(Records shown)

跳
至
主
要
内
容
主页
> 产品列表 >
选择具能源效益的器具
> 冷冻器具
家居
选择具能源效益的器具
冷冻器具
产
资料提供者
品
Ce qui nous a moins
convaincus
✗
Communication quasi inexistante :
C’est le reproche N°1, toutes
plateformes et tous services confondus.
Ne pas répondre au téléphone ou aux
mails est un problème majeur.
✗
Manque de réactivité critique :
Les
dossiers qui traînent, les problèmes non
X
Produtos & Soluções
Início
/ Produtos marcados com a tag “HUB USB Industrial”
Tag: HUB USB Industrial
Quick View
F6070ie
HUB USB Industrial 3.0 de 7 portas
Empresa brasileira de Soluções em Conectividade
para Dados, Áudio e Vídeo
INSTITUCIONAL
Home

(End Records shown)

**Directive**
Only an exact transcription of all the entries will do.

**Answer for the task**
跳
至
主
要
内
容
主页
> 产品列表 >
选择具能源效益的器具
> 冷冻器具
家居
选择具能源效益的器具
冷冻器具
产
资料提供者
品
Ce qui nous a moins
convaincus
✗
Communication quasi inexistante :
C’est le reproche N°1, toutes
plateformes et tous services confondus.
Ne pas répondre au téléphone ou aux
mails est un problème majeur.
✗
Manque de réactivité critique :
Les
dossiers qui traînent, les problèmes non
X
Produtos & Soluções
Início
/ Produtos marcados com a tag “HUB USB Industrial”
Tag: HUB USB Industrial
Quick View
F6070ie
HUB USB Industrial 3.0 de 7 portas
Empresa brasileira de Soluções em Conectividade
para Dados, Áudio e Vídeo
INSTITUCIONAL
Home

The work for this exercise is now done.